* Задание *
Сколько симфоний, по версии словарей и статей, о которых говорится в отрывке о Мысливечке, он написал сразу после занятий у Зеегера?

* Исходный отрывок *
Можно представить себе любовь ученика к такому наставнику и увлечение самого наставника обаятельным молодым музыкантом, сумевшим спустя три-четыре года покорить сердце раздражительного Пешетти в Венеции. Они, конечно, не только занимались. Между двумя музыкантами тридцати и двадцати лет не так уже много разницы, хотя один учит, а другой учится. Они не могли не вести долгих бесед об искусстве, не могли не играть друг другу своих вещей, и Зеегер, широко образованный в музыкальной литературе, не мог не показывать Мысливечку лучшие образцы тогдашних корифеев. Эти беседы, а их нельзя не предположить с уверенностью, легли, мне кажется, в основу очень тонкого, здорового и чистого музыкального вкуса Мысливечка, во многом помогли его дозреванию не только как музыканта и композитора, но и как музыкального деятеля.

Опять напомню: и в словарях и в статьях о Мысливечке, основанных на некрологе Пельцля, дело выходит так, будто очень молодой человек, чуть ли не мальчик, позанявшись у Зеегера, сразу постиг теорию композиции, чего он никак не мог одолеть у двигавшегося, как черепаха, Хаберманна — и тут же, постигнув, написал одну за другой шесть симфоний, которые и представил на суд публики, не называя себя… Этаким вундеркиндом, по примеру или параллельно с Моцартом, предстает перед нами Мысливечек и таким же, будто бы юным, распустив крылышки, летит «продолжать образование» в Италию. Но хронология — факт, а факты, учил Ленин, упрямая вещь. Не было в действительности Мысливечка-мотылька! Был человек, переживший и юность и молодость на родине, уже многое познавший, уже выработавший характер, уже сознавший свои силы и цели и, может быть, немало настрадавшийся. Давайте разберемся в этом поглубже, чтоб слова мои не остались перед читателем голыми.

* Предоставленные записи *

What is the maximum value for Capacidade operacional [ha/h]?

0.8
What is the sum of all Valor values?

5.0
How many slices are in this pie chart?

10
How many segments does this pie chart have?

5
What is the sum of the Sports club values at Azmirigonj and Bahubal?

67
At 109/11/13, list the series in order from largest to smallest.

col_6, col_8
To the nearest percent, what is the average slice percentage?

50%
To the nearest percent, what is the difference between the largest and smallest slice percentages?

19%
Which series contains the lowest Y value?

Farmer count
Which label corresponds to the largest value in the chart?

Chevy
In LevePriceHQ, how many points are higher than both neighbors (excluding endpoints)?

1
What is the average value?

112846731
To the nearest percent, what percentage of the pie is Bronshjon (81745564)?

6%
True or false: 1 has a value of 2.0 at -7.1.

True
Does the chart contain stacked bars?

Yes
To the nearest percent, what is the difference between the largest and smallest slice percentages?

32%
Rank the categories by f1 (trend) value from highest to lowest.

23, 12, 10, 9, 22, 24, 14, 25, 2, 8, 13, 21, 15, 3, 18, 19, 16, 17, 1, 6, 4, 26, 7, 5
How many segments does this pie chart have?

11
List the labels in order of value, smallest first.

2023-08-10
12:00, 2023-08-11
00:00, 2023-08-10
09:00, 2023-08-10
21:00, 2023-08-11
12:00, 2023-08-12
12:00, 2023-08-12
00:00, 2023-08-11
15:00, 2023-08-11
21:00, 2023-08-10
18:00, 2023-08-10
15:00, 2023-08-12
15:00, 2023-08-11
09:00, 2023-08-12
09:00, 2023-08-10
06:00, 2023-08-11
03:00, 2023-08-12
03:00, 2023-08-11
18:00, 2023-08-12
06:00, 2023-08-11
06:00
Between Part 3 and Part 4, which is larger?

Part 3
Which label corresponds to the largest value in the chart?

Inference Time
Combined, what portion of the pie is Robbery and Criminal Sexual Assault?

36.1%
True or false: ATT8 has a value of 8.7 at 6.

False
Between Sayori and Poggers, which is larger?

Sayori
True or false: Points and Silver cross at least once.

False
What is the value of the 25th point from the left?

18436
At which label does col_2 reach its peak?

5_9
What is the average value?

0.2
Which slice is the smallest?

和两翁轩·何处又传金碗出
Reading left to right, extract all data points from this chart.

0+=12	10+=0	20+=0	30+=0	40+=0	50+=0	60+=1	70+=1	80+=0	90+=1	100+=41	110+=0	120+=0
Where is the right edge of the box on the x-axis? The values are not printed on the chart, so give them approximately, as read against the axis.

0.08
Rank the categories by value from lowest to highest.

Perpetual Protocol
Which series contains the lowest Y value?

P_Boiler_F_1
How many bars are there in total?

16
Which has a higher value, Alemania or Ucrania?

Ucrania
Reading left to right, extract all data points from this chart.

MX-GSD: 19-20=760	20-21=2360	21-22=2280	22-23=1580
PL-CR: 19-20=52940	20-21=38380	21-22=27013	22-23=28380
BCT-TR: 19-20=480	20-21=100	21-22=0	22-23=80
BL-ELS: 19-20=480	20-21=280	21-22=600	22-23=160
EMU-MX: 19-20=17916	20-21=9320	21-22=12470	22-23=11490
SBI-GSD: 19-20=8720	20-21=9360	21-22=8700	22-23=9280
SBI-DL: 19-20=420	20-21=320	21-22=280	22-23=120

* Результат задания *
Шесть симфоний.